Estudo divulgado pela Federação das Indústrias do Estado de Alagoas (Fiea) revela que o setor industrial alagoano recebeu aporte de R$ 4,26 bilhões em 2025. De acordo com a publicação Radar de Investimentos – documento elaborado pelo Observatório da Indústria da Fiea –, quatro municípios concentraram o volume de recursos: Pilar, Rio Largo, Batalha e Maceió.
Segundo o documento, os investimentos contemplam setores estratégicos como energia, alimentos, logística e infraestrutura, reforçando a diversificação produtiva e a interiorização do desenvolvimento econômico.
“O estudo oferece uma visão aprofundada sobre onde estão sendo feitos os investimentos e quais setores estão puxando o crescimento de Alagoas. Essas informações ajudam o empresariado e o poder público a tomarem decisões mais estratégicas e a preparar nossa mão de obra para aproveitar as novas oportunidades que estão surgindo”, destacou o presidente da Fiea, José Carlos Lyra de Andrade.
O estudo da federação ressalta que os investimentos nos quatro municípios devem gerar até 4,1 mil empregos diretos.
Entre os destaques está o projeto da Origem Energia, que prevê US$ 700 milhões (cerca de R$ 3,7 bilhões) para a implantação de termelétricas e de um sistema subterrâneo de estocagem de gás natural em Pilar – empreendimento inédito no Brasil, com potencial de posicionar Alagoas como um importante polo energético nacional.
"O projeto de estocagem de gás pode posicionar Alagoas como nodo estratégico da cadeia nacional de gás, reduzindo custo logístico para indústrias que dependem de gás natural", destaca o radar.
"A implantação de termelétricas remete à oferta energética para suportar demanda futura, especialmente para setores intensivos em energia.
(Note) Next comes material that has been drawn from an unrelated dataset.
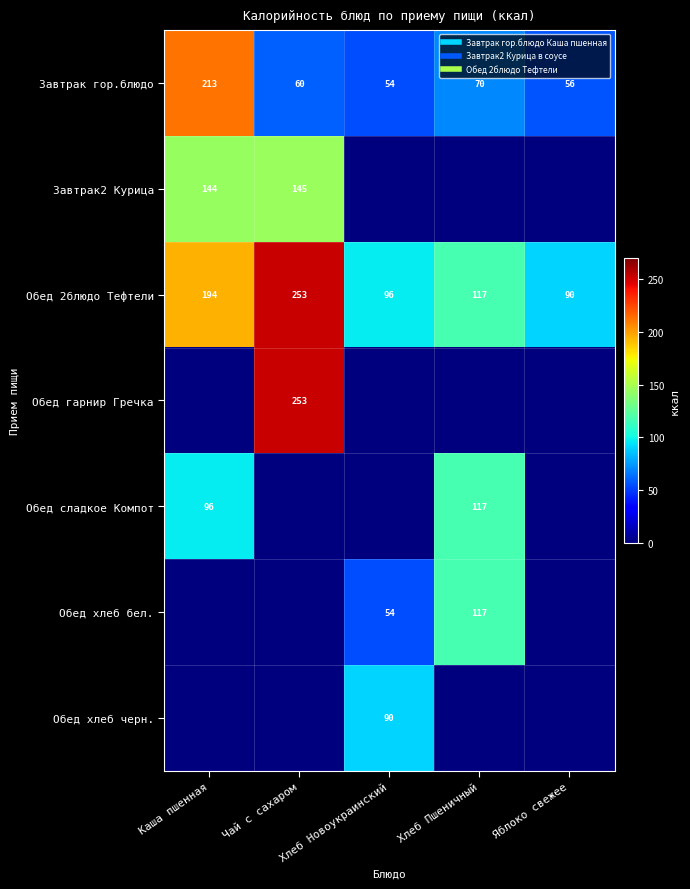

What is the total value across all series at Хлеб Новоукраинский?

295.1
No curto prazo, a cadeia de fornecedores de equipamentos (tubulações, compressores, turbinas) poderá ser demandada, favorecendo empresas locais ou regionais. Pode haver sinergia com projetos industriais que dependem de fornecimento confiável de energia/gás", acrescenta.
Ainda em Pilar, o Grupo Maratá anunciou R$ 400 milhões para a construção de um novo moinho de trigo, um dos seis maiores do país, com previsão de 600 empregos diretos e indiretos. O projeto fortalece o setor alimentício e cria novas oportunidades logísticas na região.
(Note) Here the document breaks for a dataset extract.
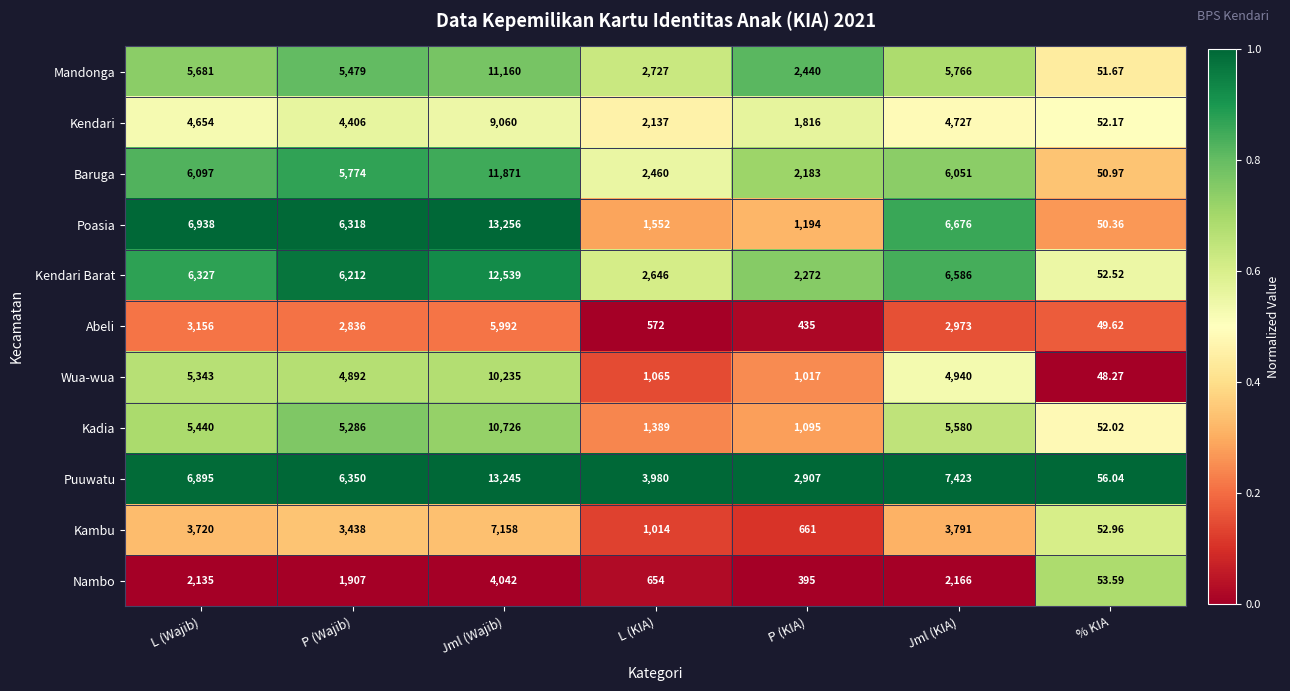

Which category has the highest value in the Abeli series?

Jml (Wajib)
Em Rio Largo, a Bauducco ampliará sua unidade local com uma nova linha de produção de mini panettones e mini chocottones, investimento estimado em R$ 10 milhões e geração de até 370 empregos. Já em Batalha, a Algás destinará R$ 5 milhões para expandir o fornecimento de gás natural ao sertão, etapa fundamental no processo de interiorização da rede de energia.
Na capital, o Porto de Maceió passará por obras de modernização e requalificação, com investimentos de R$ 150 milhões até 2027. As intervenções incluem dragagem, novas defensas, sede administrativa e melhorias logísticas, com impacto direto na competitividade das exportações e na geração de até 1.000 empregos.